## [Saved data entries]
******

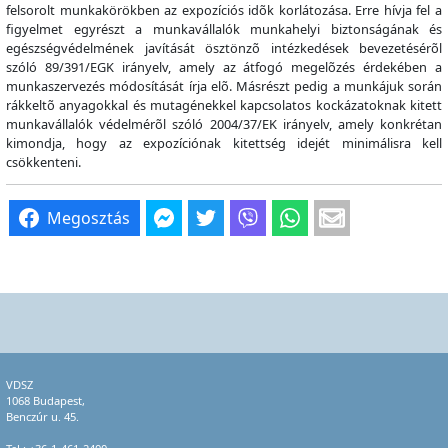
felsorolt munkakörökben az expozíciós idõk korlátozása. Erre hívja fel a
figyelmet egyrészt a munkavállalók munkahelyi biztonságának és
egészségvédelmének javítását ösztönzõ intézkedések bevezetésérõl
szóló 89/391/EGK irányelv, amely az átfogó megelõzés érdekében a
munkaszervezés módosítását írja elõ. Másrészt pedig a munkájuk során
rákkeltõ anyagokkal és mutagénekkel kapcsolatos kockázatoknak kitett
munkavállalók védelmérõl szóló 2004/37/EK irányelv, amely konkrétan
kimondja, hogy az expozíciónak kitettség idejét minimálisra kell
csökkenteni.
Megosztás
VDSZ
1068 Budapest,
Benczúr u. 45.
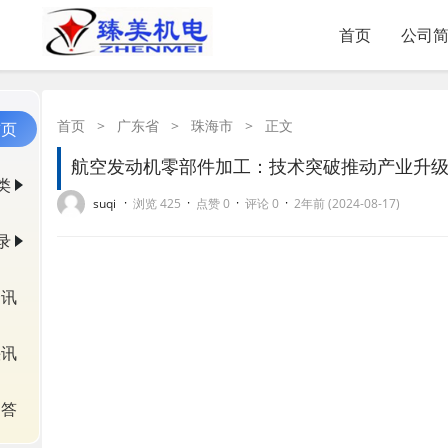
首页
公司
首页
>
广东省
>
珠海市
>
正文
首页
航空发动机零部件加工：技术突破推动产业升
类
·
·
·
·
suqi
浏览 425
点赞 0
评论 0
2年前 (2024-08-17)
录
资讯
快讯
问答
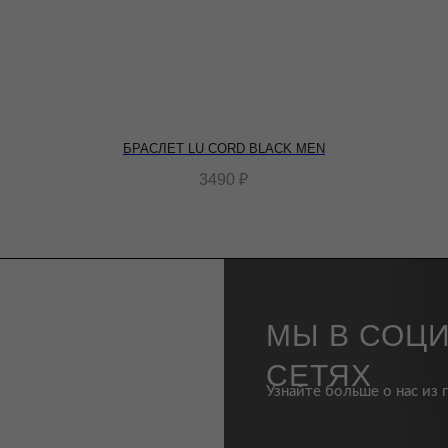
БРАСЛЕТ LU CORD BLACK MEN
3490
₽
МЫ В СОЦ
СЕТЯХ
Узнайте больше о нас из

******

## [Try it]
Copy every line above word for word, leaving out the pictures.

## [Task solution]
felsorolt munkakörökben az expozíciós idõk korlátozása. Erre hívja fel a
figyelmet egyrészt a munkavállalók munkahelyi biztonságának és
egészségvédelmének javítását ösztönzõ intézkedések bevezetésérõl
szóló 89/391/EGK irányelv, amely az átfogó megelõzés érdekében a
munkaszervezés módosítását írja elõ. Másrészt pedig a munkájuk során
rákkeltõ anyagokkal és mutagénekkel kapcsolatos kockázatoknak kitett
munkavállalók védelmérõl szóló 2004/37/EK irányelv, amely konkrétan
kimondja, hogy az expozíciónak kitettség idejét minimálisra kell
csökkenteni.
Megosztás
VDSZ
1068 Budapest,
Benczúr u. 45.
首页
公司
首页
>
广东省
>
珠海市
>
正文
首页
航空发动机零部件加工：技术突破推动产业升
类
·
·
·
·
suqi
浏览 425
点赞 0
评论 0
2年前 (2024-08-17)
录
资讯
快讯
问答
БРАСЛЕТ LU CORD BLACK MEN
3490
₽
МЫ В СОЦ
СЕТЯХ
Узнайте больше о нас из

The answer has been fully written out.